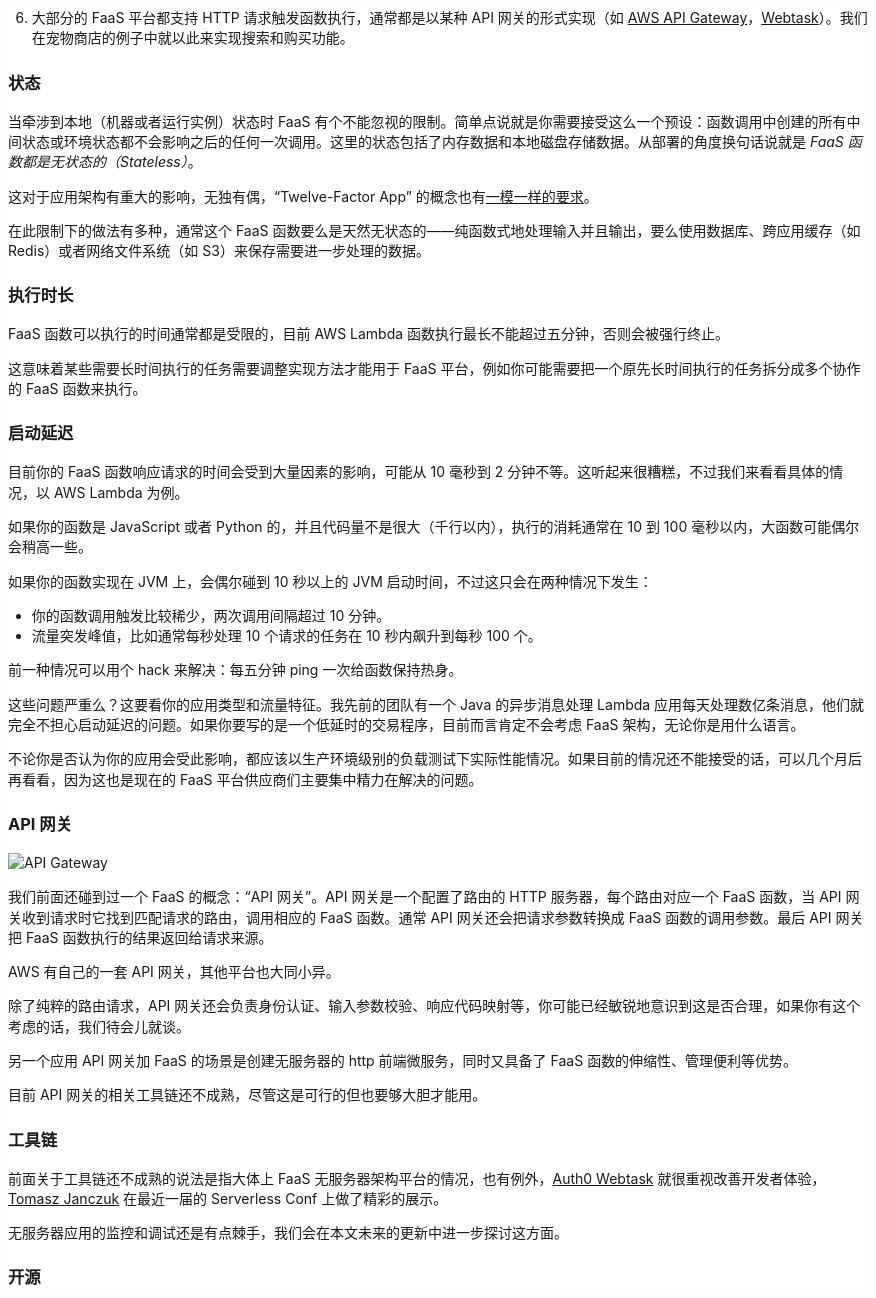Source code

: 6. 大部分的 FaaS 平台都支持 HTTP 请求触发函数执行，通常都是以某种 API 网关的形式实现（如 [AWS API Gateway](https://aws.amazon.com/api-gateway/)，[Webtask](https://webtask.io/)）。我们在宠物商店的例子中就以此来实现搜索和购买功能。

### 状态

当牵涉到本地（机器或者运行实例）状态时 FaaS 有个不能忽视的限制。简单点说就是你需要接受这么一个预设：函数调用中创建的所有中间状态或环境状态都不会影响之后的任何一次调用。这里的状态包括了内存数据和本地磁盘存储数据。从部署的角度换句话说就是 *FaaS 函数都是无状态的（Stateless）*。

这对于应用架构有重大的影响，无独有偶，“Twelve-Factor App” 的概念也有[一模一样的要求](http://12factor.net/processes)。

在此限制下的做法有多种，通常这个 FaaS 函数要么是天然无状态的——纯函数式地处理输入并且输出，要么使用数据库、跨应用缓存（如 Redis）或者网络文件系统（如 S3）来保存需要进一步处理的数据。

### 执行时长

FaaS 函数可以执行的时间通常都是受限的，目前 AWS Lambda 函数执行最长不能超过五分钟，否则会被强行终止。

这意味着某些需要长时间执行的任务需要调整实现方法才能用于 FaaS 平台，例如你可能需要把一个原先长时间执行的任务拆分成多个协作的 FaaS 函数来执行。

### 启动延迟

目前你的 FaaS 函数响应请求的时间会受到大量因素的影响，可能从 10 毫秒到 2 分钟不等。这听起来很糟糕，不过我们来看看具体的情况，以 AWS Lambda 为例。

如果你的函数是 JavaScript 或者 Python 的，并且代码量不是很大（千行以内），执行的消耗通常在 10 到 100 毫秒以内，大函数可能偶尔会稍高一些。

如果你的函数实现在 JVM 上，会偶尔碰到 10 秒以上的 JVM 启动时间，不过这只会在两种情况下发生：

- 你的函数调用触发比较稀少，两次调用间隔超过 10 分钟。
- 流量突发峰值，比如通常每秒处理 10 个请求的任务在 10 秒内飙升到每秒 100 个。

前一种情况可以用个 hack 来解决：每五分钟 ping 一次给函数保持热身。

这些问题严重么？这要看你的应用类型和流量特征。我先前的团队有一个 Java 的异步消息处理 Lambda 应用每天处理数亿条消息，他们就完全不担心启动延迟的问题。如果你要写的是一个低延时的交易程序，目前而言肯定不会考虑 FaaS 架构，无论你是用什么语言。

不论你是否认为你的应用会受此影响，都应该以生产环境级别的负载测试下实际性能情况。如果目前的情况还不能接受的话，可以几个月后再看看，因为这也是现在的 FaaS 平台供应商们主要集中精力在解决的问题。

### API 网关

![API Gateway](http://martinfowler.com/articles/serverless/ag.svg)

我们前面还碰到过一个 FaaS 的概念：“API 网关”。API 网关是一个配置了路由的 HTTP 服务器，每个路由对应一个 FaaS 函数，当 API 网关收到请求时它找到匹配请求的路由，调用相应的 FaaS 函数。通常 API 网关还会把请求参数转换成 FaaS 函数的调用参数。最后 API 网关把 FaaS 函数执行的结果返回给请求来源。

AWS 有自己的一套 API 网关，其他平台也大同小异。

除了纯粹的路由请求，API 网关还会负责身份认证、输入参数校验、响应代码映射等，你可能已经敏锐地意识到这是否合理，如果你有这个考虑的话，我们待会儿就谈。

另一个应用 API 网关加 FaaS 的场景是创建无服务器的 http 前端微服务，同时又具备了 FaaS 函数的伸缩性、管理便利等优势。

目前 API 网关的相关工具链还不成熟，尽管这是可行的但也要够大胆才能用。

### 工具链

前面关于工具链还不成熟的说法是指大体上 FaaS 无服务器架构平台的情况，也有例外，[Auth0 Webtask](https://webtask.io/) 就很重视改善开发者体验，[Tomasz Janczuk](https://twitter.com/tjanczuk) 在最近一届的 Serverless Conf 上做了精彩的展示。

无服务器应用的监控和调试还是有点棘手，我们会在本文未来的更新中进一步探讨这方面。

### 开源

----------

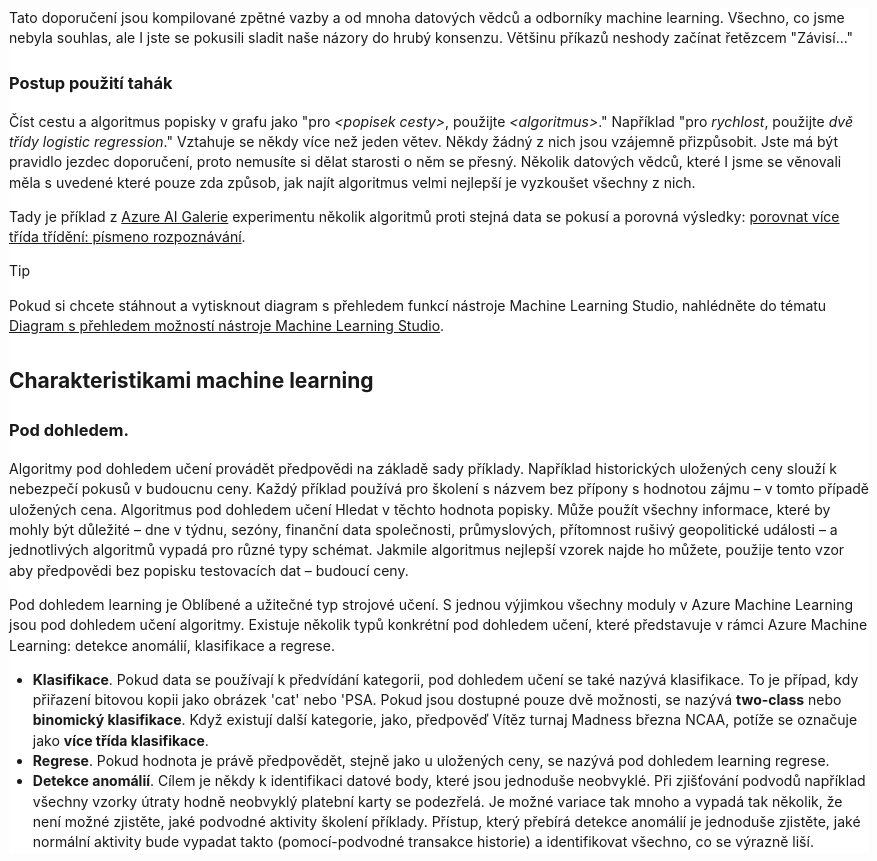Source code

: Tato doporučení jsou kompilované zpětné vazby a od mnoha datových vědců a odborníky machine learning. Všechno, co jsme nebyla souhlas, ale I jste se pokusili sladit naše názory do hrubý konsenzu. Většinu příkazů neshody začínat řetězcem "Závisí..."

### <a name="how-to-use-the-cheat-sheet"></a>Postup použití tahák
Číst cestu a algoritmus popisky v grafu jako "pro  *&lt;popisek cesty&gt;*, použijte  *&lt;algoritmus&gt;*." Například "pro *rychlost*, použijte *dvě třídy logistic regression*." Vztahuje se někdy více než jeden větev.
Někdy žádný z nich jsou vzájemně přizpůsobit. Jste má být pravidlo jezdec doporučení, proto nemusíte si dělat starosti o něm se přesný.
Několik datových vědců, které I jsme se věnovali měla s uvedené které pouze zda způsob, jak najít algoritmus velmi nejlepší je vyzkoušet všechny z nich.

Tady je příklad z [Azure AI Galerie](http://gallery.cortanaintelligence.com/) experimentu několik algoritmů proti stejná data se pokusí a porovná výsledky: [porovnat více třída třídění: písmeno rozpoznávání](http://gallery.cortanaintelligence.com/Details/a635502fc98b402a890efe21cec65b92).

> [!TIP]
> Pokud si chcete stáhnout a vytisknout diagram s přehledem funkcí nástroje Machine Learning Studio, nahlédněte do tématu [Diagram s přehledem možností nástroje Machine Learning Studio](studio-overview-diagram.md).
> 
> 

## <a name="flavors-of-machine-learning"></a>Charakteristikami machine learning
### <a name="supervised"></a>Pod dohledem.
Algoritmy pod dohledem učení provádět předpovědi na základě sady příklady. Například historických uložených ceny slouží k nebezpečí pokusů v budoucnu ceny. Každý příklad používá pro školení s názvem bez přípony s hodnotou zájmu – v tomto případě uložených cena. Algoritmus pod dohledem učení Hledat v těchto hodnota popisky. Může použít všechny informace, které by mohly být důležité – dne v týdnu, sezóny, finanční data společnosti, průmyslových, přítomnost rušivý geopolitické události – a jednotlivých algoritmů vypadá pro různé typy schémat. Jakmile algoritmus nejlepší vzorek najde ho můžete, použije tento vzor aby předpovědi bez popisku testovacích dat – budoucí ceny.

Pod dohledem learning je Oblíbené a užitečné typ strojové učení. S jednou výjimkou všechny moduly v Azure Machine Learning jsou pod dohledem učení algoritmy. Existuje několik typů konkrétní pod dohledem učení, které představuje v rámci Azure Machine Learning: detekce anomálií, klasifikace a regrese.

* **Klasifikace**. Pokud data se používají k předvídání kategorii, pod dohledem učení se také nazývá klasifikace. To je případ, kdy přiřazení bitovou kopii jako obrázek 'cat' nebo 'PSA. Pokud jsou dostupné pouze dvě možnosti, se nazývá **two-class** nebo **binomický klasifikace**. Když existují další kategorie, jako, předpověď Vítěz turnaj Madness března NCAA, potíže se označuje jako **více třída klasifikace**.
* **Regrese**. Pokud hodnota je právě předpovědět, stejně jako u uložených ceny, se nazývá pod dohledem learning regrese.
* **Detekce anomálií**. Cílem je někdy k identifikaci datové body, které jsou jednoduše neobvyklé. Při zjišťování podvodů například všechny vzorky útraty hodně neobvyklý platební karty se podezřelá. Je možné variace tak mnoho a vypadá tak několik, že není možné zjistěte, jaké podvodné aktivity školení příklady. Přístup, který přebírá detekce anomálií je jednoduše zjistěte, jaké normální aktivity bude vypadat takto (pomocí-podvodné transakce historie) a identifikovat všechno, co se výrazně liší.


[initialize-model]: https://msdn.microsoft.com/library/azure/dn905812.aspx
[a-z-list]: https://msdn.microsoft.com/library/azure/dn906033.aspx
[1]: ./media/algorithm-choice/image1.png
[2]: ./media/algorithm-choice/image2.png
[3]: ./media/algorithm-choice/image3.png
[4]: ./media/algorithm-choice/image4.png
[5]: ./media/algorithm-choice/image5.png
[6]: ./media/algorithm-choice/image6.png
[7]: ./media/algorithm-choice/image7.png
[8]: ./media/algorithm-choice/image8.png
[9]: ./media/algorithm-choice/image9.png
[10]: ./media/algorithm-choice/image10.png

----------

Requirement: Lines wanted from the listing above: the line with "[5]: ./media/algorithm-choice/image5.png" up to and including the line with "[10]: ./media/algorithm-choice/image10.png". Please write them out exactly, adding nothing else.

Answer for this exercise:
[5]: ./media/algorithm-choice/image5.png
[6]: ./media/algorithm-choice/image6.png
[7]: ./media/algorithm-choice/image7.png
[8]: ./media/algorithm-choice/image8.png
[9]: ./media/algorithm-choice/image9.png
[10]: ./media/algorithm-choice/image10.png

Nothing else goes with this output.